+++ Data provided
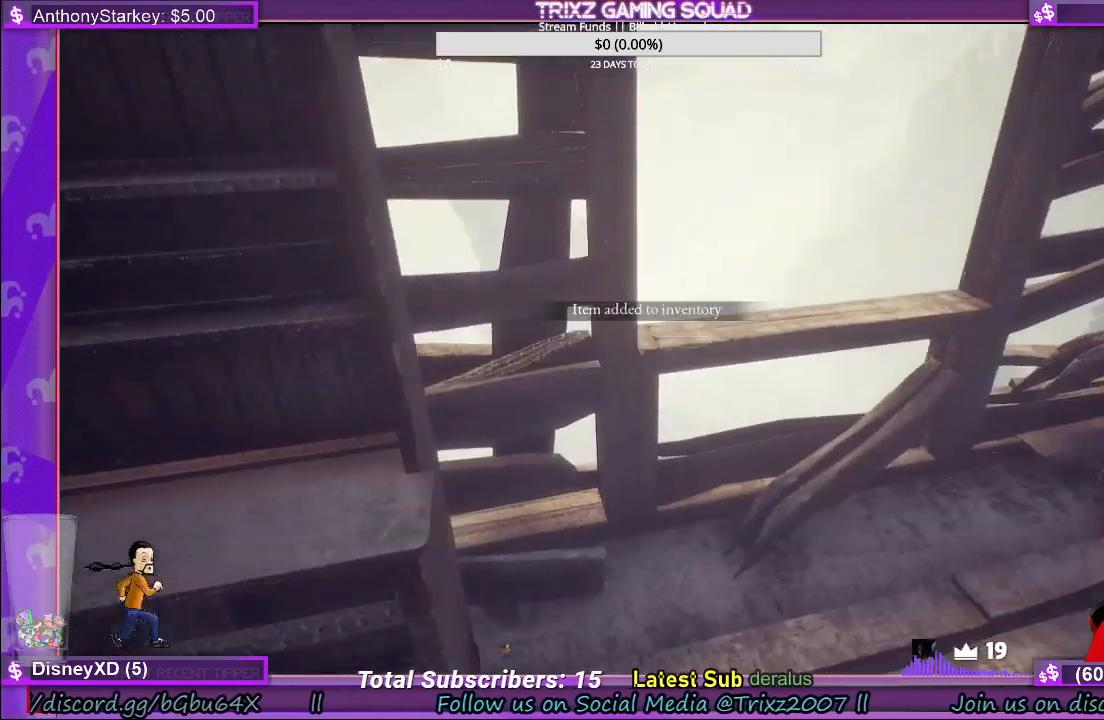
{"keys": [], "mouse": [], "events": [[317, "shift", "up"], [350, "d", "up"], [367, "w", "up"]]}
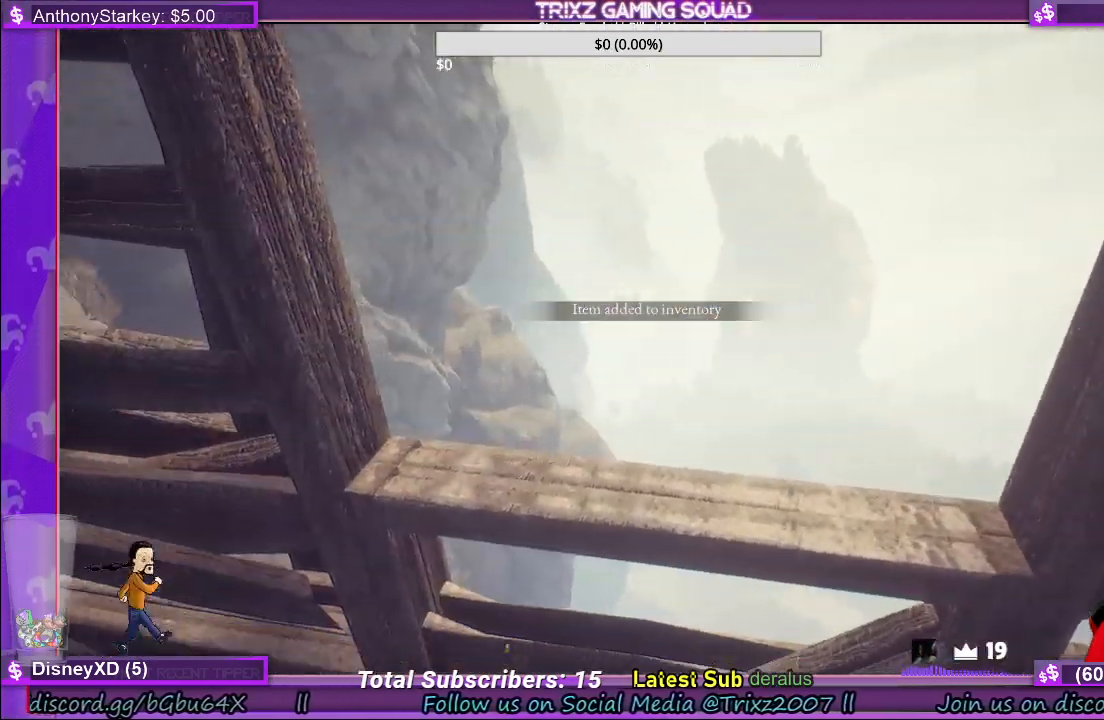
{"keys": ["shift", "w"], "mouse": []}
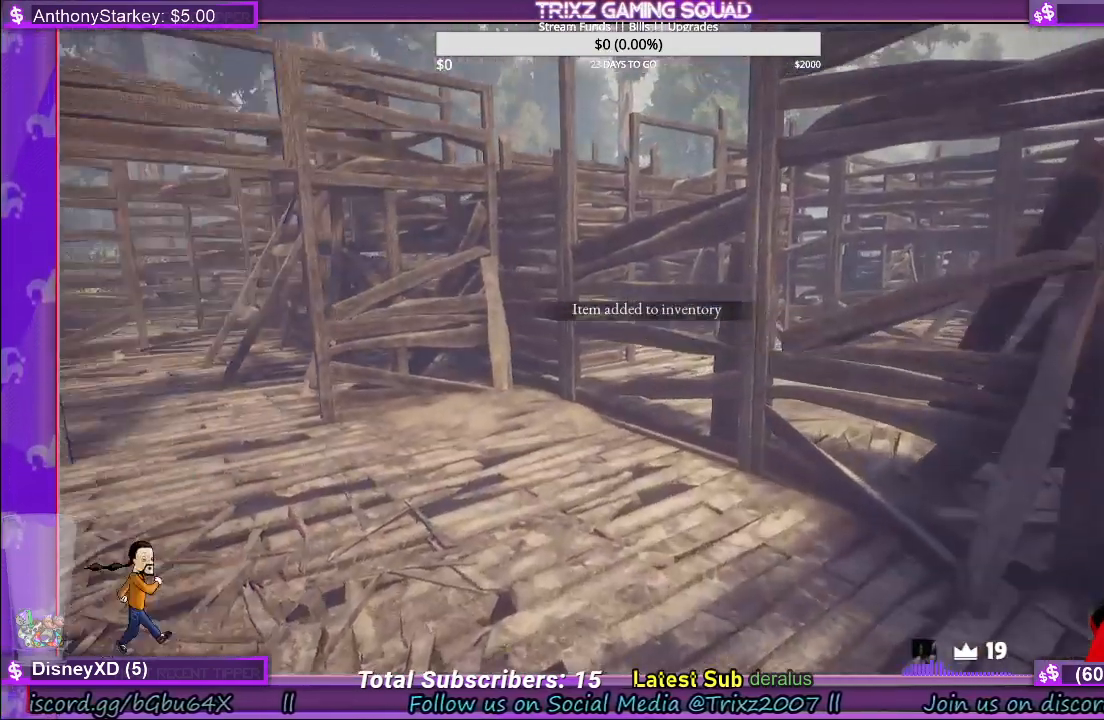
{"keys": ["shift", "w"], "mouse": [], "events": []}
++++++
# [Work to be completed]
Please determine how many lines of the listing above include the word "events" and state only that number.

# [Result of this task]
2